Continental Divides

Anybody Here from Montana?

It’s reached a point where the weathered cowboy standing next to you in the Murdoch’s line probably isn’t even from here

By John McCaslin

It’s like Christmas morning when the new edition of The Almanac of American Politics arrives in my mailbox, thicker than a bible and packed with profiles of U.S. lawmakers and governors, district maps and redistricting changes, voting records and updated demographics.

For political junkies, there’s not a more comprehensive compendium of officialdom, painstakingly compiled every year since 1972 by the National Journal.

First, it should come as no surprise that in describing our 41ststate the 2024 almanac’s opening sentence begins with four words: “Montana’s rapid population growth.”

“Montana prides itself as ‘The Last Best Place,’ and in waves, Americans have agreed,” the 2,123-page volume observes. “The state’s natural beauty and open spaces have drawn a steady stream of newcomers, boosted by advances in remote working that were supercharged by the coronavirus pandemic.”

Population growth, it continues, has been “especially rapid” in Montana’s western counties like Flathead, “which includes Kalispell and much of Glacier National Park.”

That said, whereas Flathead County in 2023 welcomed more new residents (some 1,800) than any of Montana’s 55 other counties, the 1.6 percent growth rate is finally back in line with pre-Covid norms. Consider nearly 10,000 newcomers flooded the Flathead from the spring of 2020 through the first half of 2022.

“Over the past quarter-century, Big Sky Country attracted at first a trickle and then a flood of affluent Americans,” the almanac explains, “high-visibility movie stars and billionaires … but also ordinary people buying small spreads … around Flathead Lake … and Whitefish.”

For what it’s worth, my non-scientific survey of license plates conducted outside the Kalispell DMV while waiting for my number to be called finds most migrants arriving from Washington, Colorado, Texas and California – the latter two states especially.

“More people from San Francisco moved to Montana than to any other state during the pandemic,” the almanac confirms, citing a California Policy Lab study. Which helps explain Bozeman’s breakneck evolution from cowtown to “Boz Angeles.”

It’s reached a point where the weathered cowboy standing next to you in the Murdoch’s line probably isn’t even from Montana.

“Now, less than half of [Montana] residents 25 or older are native to the state,” the almanac observes.

Meanwhile, the weighty volume draws much-needed attention to less-popular pockets of our state, where older Montanans are being “left behind” by younger generations.

The almanac calls it “aging in place,” revealing that Montana is now “the ‘oldest’ state in the Lower 48 that lies west of the Mississippi, and the median age is especially high in rural areas, where retirements of small business owners can be especially damaging if no one is willing to take over.”

Perhaps I observed this during a visit last August to Glasgow, where my mother graduated high school (go Scotties!) in 1944. Several shuttered businesses fronted eerily empty streets and sidewalks, the city’s popular but telling slogan, “The Middle of Nowhere,” painted on the side of one building.

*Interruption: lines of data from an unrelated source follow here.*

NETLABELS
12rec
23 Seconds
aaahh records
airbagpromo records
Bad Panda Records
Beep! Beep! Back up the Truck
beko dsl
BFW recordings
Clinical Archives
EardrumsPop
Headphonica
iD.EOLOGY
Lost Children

Of course we’re facing the opposite conundrum here in the Flathead, where aforementioned newcomers have “pushed up housing prices beyond the reach of many. In such hot real estate markets, homelessness has spiked, and rising costs have exacerbated the class divide,” the almanac points out.

Turning to politics, the existence of Republican “supermajorities” in both of Helena’s chambers – aided in 2022 “by the Democrats’ inability to field a candidate in some three dozen districts” – doesn’t mean Montana isn’t seeing “some flashes of its more moderate past.”

Case in point, the backlash against the Supreme Court’s decision to overturn Roe v. Wade, when Montana voters rejected a legislative referendum that would have “prosecuted” medical providers from the Flathead to Fairview “who do not take actions to preserve the life of babies ‘born alive’ after an attempted abortion.”

Skimming along, the almanac finds worthy of mention Montana’s “lively political arguments over grizzly bears,” expansion of “bison grazing” on federal lands, substantial coal reserves facing “increasing difficulties,” additional harnessing of “abundant renewable energy resources,” and wind farm development.

Finally, if you haven’t noticed, Montana is predominantly white: 86 percent, ranking fifth in the nation. Less than 1 percent of its residents are black, while 2 percent are foreign born.

Native Americans remain the state’s largest minority group, 6 percent give or take, but judging from Montana’s immigration trends that probably won’t be the case much longer.

“The Hispanic population has climbed fairly quickly,” the almanac notes, certainly surpassing the 41,501 Hispanics counted in Montana in 2020.

John McCaslin is a longtime print and broadcast journalist and author.